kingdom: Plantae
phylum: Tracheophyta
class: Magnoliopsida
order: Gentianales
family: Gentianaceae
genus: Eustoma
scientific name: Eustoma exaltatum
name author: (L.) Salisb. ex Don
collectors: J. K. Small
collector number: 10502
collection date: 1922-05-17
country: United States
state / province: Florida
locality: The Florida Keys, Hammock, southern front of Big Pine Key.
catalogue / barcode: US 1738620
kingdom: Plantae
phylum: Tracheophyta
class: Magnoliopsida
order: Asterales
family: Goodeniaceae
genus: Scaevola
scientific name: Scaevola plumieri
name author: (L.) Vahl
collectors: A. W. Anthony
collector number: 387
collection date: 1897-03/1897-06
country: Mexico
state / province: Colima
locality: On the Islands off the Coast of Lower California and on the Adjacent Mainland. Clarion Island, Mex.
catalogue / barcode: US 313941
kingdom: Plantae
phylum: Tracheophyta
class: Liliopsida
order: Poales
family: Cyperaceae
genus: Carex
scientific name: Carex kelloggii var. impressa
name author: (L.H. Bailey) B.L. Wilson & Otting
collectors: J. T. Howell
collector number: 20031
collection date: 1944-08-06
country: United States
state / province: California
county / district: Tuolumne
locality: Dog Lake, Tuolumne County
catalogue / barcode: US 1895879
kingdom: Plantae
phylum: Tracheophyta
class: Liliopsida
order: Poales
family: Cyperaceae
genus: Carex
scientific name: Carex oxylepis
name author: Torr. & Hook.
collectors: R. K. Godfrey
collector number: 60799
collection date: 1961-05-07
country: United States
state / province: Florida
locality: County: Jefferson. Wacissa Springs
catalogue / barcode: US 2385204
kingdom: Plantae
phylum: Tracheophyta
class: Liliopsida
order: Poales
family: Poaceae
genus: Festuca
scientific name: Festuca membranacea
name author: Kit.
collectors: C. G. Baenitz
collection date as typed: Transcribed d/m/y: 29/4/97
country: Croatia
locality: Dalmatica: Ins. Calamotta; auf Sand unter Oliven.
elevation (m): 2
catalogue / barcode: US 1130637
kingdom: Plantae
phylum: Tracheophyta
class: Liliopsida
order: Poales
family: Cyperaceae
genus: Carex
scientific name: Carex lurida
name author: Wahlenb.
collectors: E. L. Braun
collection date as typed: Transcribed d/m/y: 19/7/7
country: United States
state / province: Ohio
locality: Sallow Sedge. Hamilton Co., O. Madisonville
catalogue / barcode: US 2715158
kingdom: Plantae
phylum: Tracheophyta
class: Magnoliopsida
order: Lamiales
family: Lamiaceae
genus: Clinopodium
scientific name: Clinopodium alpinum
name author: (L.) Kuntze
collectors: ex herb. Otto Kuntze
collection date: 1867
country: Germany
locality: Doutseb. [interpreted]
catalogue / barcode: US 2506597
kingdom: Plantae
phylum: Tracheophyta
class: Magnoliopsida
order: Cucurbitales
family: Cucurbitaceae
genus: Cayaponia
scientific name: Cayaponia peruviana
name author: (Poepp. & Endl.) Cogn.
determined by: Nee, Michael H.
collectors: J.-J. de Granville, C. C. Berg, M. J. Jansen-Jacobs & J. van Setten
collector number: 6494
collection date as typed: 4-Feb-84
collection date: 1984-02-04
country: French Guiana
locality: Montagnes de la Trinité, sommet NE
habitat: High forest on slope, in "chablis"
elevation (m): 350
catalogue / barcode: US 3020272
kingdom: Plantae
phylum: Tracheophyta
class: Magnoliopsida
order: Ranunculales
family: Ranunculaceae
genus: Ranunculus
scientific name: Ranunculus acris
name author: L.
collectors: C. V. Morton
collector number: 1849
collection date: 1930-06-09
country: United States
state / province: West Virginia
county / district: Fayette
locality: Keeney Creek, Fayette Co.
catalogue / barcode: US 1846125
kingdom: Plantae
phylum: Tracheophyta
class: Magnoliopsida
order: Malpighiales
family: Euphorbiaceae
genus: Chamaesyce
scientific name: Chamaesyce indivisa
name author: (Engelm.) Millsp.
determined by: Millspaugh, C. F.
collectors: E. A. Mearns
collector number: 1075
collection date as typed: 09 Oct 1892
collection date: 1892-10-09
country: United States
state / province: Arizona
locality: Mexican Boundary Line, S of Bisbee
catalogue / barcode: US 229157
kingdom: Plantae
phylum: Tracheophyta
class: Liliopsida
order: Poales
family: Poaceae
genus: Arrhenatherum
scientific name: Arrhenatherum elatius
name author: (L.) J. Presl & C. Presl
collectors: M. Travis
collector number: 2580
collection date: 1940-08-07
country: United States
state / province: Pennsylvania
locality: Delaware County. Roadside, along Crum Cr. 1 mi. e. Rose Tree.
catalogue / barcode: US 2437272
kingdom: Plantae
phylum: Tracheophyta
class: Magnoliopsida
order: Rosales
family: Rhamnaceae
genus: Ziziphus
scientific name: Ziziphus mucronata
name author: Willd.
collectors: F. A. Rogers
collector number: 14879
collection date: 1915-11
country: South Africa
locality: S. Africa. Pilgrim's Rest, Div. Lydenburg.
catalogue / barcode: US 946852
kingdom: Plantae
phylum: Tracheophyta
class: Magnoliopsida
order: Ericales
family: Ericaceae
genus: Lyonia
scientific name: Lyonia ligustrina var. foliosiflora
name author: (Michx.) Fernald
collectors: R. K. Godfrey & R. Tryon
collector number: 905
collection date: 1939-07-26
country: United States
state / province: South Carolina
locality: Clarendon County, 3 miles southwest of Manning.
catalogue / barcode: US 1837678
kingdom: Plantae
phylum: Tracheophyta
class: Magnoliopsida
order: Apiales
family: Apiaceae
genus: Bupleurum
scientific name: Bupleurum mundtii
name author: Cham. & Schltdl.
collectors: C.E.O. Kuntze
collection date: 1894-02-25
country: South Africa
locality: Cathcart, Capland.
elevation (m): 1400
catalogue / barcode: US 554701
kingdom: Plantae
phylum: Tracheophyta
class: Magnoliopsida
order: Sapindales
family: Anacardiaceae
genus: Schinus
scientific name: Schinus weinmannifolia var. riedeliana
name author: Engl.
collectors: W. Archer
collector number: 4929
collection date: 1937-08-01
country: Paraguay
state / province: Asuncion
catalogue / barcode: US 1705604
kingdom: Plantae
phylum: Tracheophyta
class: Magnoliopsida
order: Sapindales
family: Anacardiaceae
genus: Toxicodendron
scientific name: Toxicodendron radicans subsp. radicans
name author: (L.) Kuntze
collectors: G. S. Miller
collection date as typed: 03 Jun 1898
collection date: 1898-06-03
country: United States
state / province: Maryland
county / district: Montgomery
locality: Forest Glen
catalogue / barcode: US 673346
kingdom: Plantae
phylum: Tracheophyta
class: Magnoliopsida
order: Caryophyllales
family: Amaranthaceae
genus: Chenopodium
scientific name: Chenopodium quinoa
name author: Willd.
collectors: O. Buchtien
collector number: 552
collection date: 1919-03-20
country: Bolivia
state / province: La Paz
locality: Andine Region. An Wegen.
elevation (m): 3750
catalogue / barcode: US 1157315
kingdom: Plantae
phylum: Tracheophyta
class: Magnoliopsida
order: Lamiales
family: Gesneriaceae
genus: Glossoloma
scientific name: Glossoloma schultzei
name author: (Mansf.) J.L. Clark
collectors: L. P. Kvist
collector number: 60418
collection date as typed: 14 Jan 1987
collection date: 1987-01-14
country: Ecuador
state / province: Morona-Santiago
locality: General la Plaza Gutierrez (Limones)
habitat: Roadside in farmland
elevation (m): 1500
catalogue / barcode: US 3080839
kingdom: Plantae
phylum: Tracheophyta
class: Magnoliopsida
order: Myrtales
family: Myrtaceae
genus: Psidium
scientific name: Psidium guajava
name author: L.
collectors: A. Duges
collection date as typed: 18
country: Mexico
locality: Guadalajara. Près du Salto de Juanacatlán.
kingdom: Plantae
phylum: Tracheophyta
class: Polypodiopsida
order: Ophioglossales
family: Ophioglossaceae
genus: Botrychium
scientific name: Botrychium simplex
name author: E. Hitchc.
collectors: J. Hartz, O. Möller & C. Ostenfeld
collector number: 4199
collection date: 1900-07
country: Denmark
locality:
--
Copy word for word the lines of the listing above, starting with the line that contains "locality: Clarendon County, 3" and going on through the line that contains "scientific name: Schinus".

locality: Clarendon County, 3 miles southwest of Manning.
catalogue / barcode: US 1837678
kingdom: Plantae
phylum: Tracheophyta
class: Magnoliopsida
order: Apiales
family: Apiaceae
genus: Bupleurum
scientific name: Bupleurum mundtii
name author: Cham. & Schltdl.
collectors: C.E.O. Kuntze
collection date: 1894-02-25
country: South Africa
locality: Cathcart, Capland.
elevation (m): 1400
catalogue / barcode: US 554701
kingdom: Plantae
phylum: Tracheophyta
class: Magnoliopsida
order: Sapindales
family: Anacardiaceae
genus: Schinus
scientific name: Schinus weinmannifolia var. riedeliana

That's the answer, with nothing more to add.